-- Dataset records --
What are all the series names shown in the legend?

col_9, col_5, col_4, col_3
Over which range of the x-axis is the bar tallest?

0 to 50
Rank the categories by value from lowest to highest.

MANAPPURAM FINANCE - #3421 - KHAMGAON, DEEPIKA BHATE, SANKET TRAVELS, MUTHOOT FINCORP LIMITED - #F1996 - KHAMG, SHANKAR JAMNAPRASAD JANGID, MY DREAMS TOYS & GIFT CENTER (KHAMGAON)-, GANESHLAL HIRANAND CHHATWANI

...

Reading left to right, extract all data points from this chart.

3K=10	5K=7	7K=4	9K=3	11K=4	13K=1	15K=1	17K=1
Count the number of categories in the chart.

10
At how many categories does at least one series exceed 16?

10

---

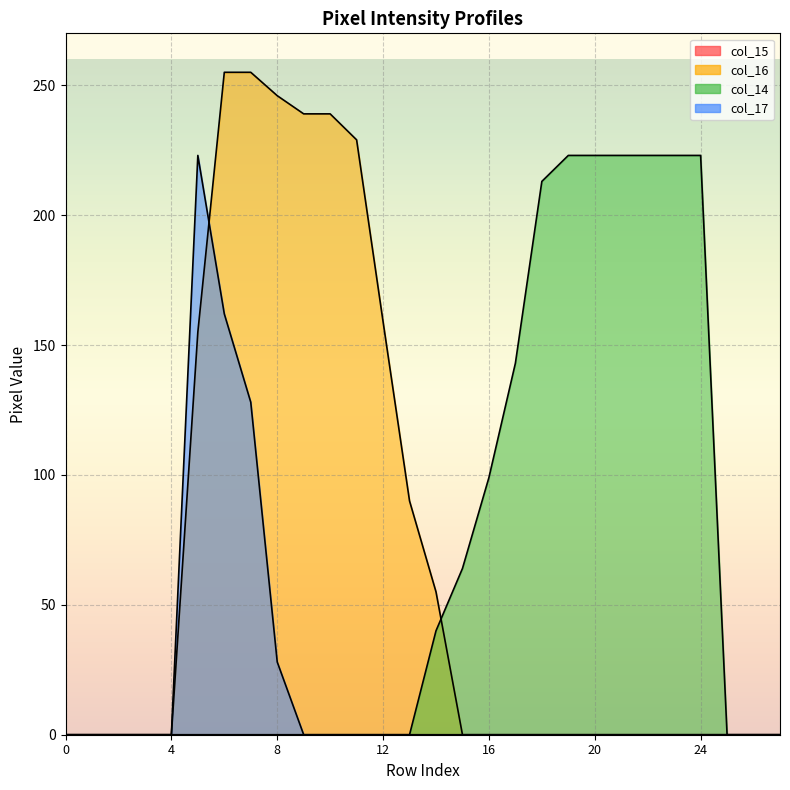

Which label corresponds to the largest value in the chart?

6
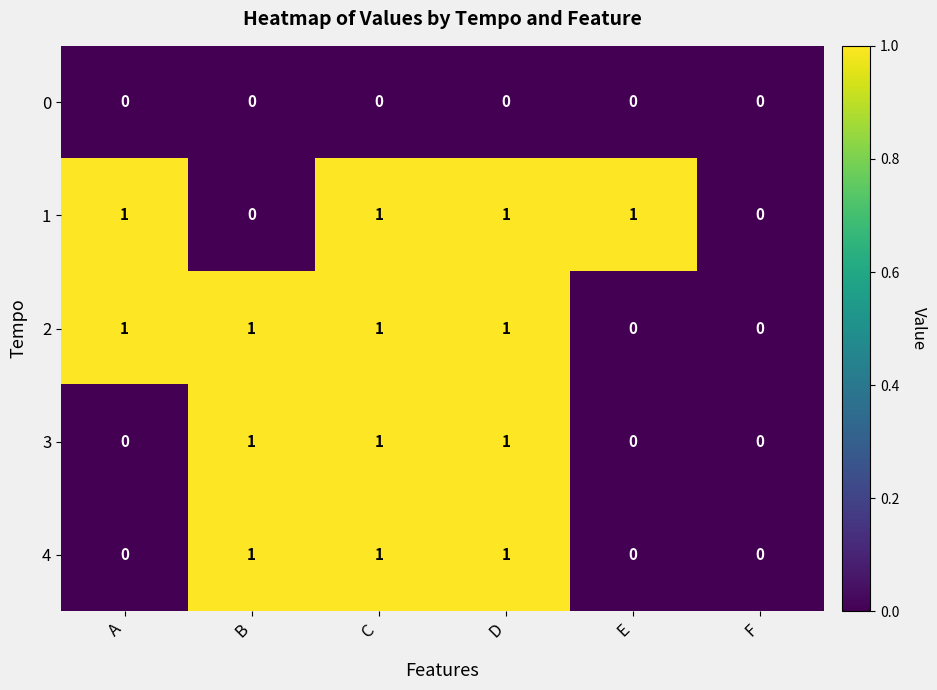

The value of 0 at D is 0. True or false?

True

-- Prompt --
Gather every line of the records above that contains the string "chart", matching case exactly.

-- Response to the task --
Reading left to right, extract all data points from this chart.
Count the number of categories in the chart.
Which label corresponds to the largest value in the chart?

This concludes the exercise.